__Directive__
Would you copy out each line of the records below that includes the word "delle"?
==*==
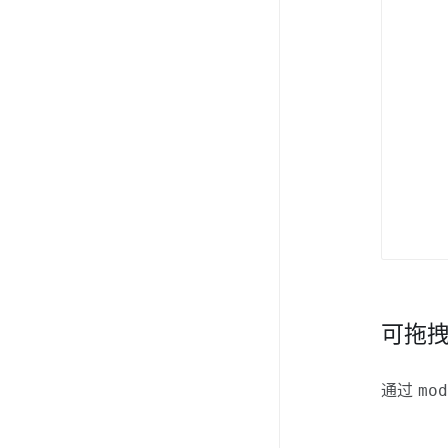
可拖拽 
通过
mo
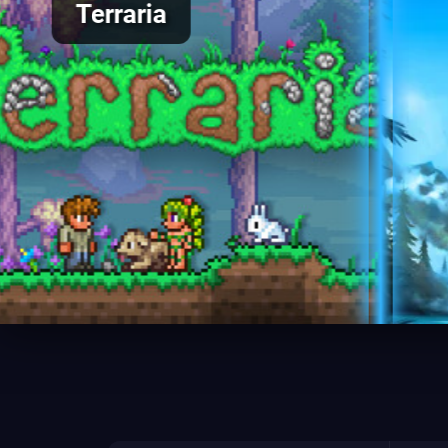
Valheim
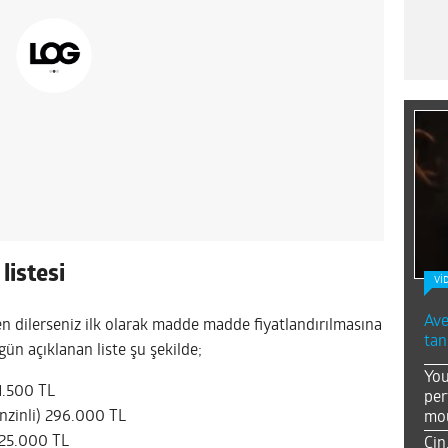
listesi
Vİ
Ave
en dilerseniz ilk olarak madde madde fiyatlandırılmasına
tan
ün açıklanan liste şu şekilde;
You
31.500 TL
per
nzinli) 296.000 TL
mou
325.000 TL
Çin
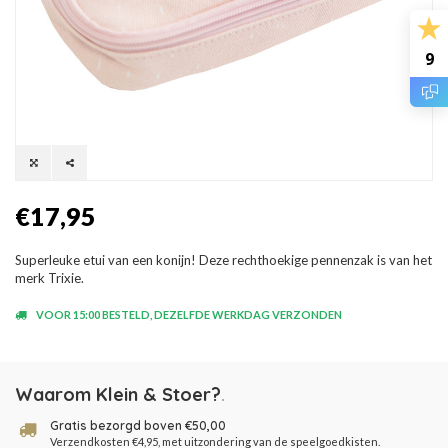
9
€17,95
Superleuke etui van een konijn! Deze rechthoekige pennenzak is van het
merk Trixie.
VOOR 15:00 BESTELD, DEZELFDE WERKDAG VERZONDEN
Waarom Klein & Stoer?
.
Gratis bezorgd boven €50,00
Verzendkosten €4,95, met uitzondering van de speelgoedkisten.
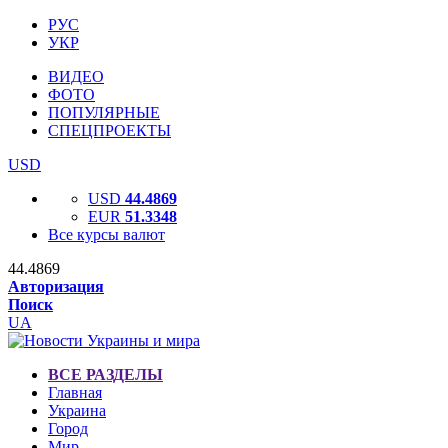
РУС
УКР
ВИДЕО
ФОТО
ПОПУЛЯРНЫЕ
СПЕЦПРОЕКТЫ
USD
USD
44.4869
EUR
51.3348
Все курсы валют
44.4869
Авторизация
Поиск
UA
ВСЕ РАЗДЕЛЫ
Главная
Украина
Город
Мир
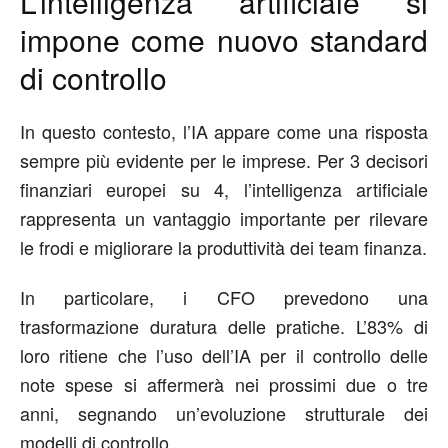
L’intelligenza artificiale si
impone come nuovo standard
di controllo
In questo contesto, l’IA appare come una risposta
sempre più evidente per le imprese. Per 3 decisori
finanziari europei su 4, l’intelligenza artificiale
rappresenta un vantaggio importante per rilevare
le frodi e migliorare la produttività dei team finanza.
In particolare, i CFO prevedono una
trasformazione duratura delle pratiche. L’83% di
loro ritiene che l’uso dell’IA per il controllo delle
note spese si affermerà nei prossimi due o tre
anni, segnando un’evoluzione strutturale dei
modelli di controllo.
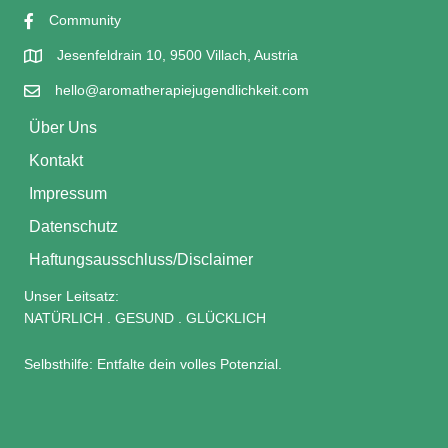
Community
Jesenfeldrain 10, 9500 Villach, Austria
hello@aromatherapiejugendlichkeit.com
Über Uns
Kontakt
Impressum
Datenschutz
Haftungsausschluss/Disclaimer
Unser Leitsatz:
NATÜRLICH . GESUND . GLÜCKLICH
Selbsthilfe: Entfalte dein volles Potenzial.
==*==
__Task answer__
trasformazione duratura delle pratiche. L’83% di
loro ritiene che l’uso dell’IA per il controllo delle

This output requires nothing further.